» **AIM**
Return each of the following lines exactly as it appears.

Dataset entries
┄┄┄┄┄┄┄┄┄┄

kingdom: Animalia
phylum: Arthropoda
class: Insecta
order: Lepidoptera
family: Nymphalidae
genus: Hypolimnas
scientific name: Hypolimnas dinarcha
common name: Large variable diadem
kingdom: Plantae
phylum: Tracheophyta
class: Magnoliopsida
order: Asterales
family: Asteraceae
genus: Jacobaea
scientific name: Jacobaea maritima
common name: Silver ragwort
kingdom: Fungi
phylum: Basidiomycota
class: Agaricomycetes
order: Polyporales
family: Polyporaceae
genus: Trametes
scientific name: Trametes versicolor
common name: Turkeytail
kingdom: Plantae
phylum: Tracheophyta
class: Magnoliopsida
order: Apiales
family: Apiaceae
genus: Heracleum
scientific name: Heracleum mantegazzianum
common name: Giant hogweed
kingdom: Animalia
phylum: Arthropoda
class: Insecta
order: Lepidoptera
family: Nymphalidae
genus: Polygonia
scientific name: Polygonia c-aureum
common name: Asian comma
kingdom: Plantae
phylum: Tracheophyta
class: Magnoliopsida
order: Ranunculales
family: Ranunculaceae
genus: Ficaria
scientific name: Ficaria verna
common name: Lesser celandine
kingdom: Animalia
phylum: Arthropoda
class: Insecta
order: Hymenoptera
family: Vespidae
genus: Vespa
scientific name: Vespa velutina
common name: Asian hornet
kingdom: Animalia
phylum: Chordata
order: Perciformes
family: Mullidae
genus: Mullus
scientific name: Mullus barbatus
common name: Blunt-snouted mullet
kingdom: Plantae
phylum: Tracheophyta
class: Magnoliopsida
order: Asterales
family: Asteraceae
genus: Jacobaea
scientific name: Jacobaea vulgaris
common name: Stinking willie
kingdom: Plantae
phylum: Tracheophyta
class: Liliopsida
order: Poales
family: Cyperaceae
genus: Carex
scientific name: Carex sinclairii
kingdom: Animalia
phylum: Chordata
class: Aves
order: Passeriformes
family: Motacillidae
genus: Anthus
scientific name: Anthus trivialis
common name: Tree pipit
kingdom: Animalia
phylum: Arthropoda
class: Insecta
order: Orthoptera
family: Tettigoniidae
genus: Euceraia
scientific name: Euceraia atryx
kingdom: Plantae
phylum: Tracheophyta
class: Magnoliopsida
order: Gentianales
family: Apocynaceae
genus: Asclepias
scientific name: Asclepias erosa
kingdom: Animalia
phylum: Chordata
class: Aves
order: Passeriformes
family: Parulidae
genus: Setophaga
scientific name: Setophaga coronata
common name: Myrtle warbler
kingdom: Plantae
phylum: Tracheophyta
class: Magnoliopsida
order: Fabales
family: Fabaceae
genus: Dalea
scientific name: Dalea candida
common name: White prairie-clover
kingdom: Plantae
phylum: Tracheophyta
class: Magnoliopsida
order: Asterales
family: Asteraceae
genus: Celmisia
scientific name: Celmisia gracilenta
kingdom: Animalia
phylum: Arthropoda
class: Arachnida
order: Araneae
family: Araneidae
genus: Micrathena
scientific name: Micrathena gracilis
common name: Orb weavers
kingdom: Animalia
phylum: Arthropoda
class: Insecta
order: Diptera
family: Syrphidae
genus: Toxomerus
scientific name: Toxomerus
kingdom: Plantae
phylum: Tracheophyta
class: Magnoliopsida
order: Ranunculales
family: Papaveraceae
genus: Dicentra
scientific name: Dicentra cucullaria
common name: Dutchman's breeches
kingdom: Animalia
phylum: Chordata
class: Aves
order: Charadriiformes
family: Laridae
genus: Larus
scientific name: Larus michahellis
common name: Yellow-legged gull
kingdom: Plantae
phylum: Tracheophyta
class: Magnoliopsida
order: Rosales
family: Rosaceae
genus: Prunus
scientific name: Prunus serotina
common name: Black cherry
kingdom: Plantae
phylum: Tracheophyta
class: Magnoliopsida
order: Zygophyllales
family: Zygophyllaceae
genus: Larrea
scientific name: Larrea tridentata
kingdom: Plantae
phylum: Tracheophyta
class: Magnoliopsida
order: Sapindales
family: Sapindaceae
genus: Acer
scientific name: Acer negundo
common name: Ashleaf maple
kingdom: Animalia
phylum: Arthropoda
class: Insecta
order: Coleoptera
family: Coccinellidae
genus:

┄┄┄┄┄┄┄┄┄┄

» **WRITTEN ANSWER**
kingdom: Animalia
phylum: Arthropoda
class: Insecta
order: Lepidoptera
family: Nymphalidae
genus: Hypolimnas
scientific name: Hypolimnas dinarcha
common name: Large variable diadem
kingdom: Plantae
phylum: Tracheophyta
class: Magnoliopsida
order: Asterales
family: Asteraceae
genus: Jacobaea
scientific name: Jacobaea maritima
common name: Silver ragwort
kingdom: Fungi
phylum: Basidiomycota
class: Agaricomycetes
order: Polyporales
family: Polyporaceae
genus: Trametes
scientific name: Trametes versicolor
common name: Turkeytail
kingdom: Plantae
phylum: Tracheophyta
class: Magnoliopsida
order: Apiales
family: Apiaceae
genus: Heracleum
scientific name: Heracleum mantegazzianum
common name: Giant hogweed
kingdom: Animalia
phylum: Arthropoda
class: Insecta
order: Lepidoptera
family: Nymphalidae
genus: Polygonia
scientific name: Polygonia c-aureum
common name: Asian comma
kingdom: Plantae
phylum: Tracheophyta
class: Magnoliopsida
order: Ranunculales
family: Ranunculaceae
genus: Ficaria
scientific name: Ficaria verna
common name: Lesser celandine
kingdom: Animalia
phylum: Arthropoda
class: Insecta
order: Hymenoptera
family: Vespidae
genus: Vespa
scientific name: Vespa velutina
common name: Asian hornet
kingdom: Animalia
phylum: Chordata
order: Perciformes
family: Mullidae
genus: Mullus
scientific name: Mullus barbatus
common name: Blunt-snouted mullet
kingdom: Plantae
phylum: Tracheophyta
class: Magnoliopsida
order: Asterales
family: Asteraceae
genus: Jacobaea
scientific name: Jacobaea vulgaris
common name: Stinking willie
kingdom: Plantae
phylum: Tracheophyta
class: Liliopsida
order: Poales
family: Cyperaceae
genus: Carex
scientific name: Carex sinclairii
kingdom: Animalia
phylum: Chordata
class: Aves
order: Passeriformes
family: Motacillidae
genus: Anthus
scientific name: Anthus trivialis
common name: Tree pipit
kingdom: Animalia
phylum: Arthropoda
class: Insecta
order: Orthoptera
family: Tettigoniidae
genus: Euceraia
scientific name: Euceraia atryx
kingdom: Plantae
phylum: Tracheophyta
class: Magnoliopsida
order: Gentianales
family: Apocynaceae
genus: Asclepias
scientific name: Asclepias erosa
kingdom: Animalia
phylum: Chordata
class: Aves
order: Passeriformes
family: Parulidae
genus: Setophaga
scientific name: Setophaga coronata
common name: Myrtle warbler
kingdom: Plantae
phylum: Tracheophyta
class: Magnoliopsida
order: Fabales
family: Fabaceae
genus: Dalea
scientific name: Dalea candida
common name: White prairie-clover
kingdom: Plantae
phylum: Tracheophyta
class: Magnoliopsida
order: Asterales
family: Asteraceae
genus: Celmisia
scientific name: Celmisia gracilenta
kingdom: Animalia
phylum: Arthropoda
class: Arachnida
order: Araneae
family: Araneidae
genus: Micrathena
scientific name: Micrathena gracilis
common name: Orb weavers
kingdom: Animalia
phylum: Arthropoda
class: Insecta
order: Diptera
family: Syrphidae
genus: Toxomerus
scientific name: Toxomerus
kingdom: Plantae
phylum: Tracheophyta
class: Magnoliopsida
order: Ranunculales
family: Papaveraceae
genus: Dicentra
scientific name: Dicentra cucullaria
common name: Dutchman's breeches
kingdom: Animalia
phylum: Chordata
class: Aves
order: Charadriiformes
family: Laridae
genus: Larus
scientific name: Larus michahellis
common name: Yellow-legged gull
kingdom: Plantae
phylum: Tracheophyta
class: Magnoliopsida
order: Rosales
family: Rosaceae
genus: Prunus
scientific name: Prunus serotina
common name: Black cherry
kingdom: Plantae
phylum: Tracheophyta
class: Magnoliopsida
order: Zygophyllales
family: Zygophyllaceae
genus: Larrea
scientific name: Larrea tridentata
kingdom: Plantae
phylum: Tracheophyta
class: Magnoliopsida
order: Sapindales
family: Sapindaceae
genus: Acer
scientific name: Acer negundo
common name: Ashleaf maple
kingdom: Animalia
phylum: Arthropoda
class: Insecta
order: Coleoptera
family: Coccinellidae
genus:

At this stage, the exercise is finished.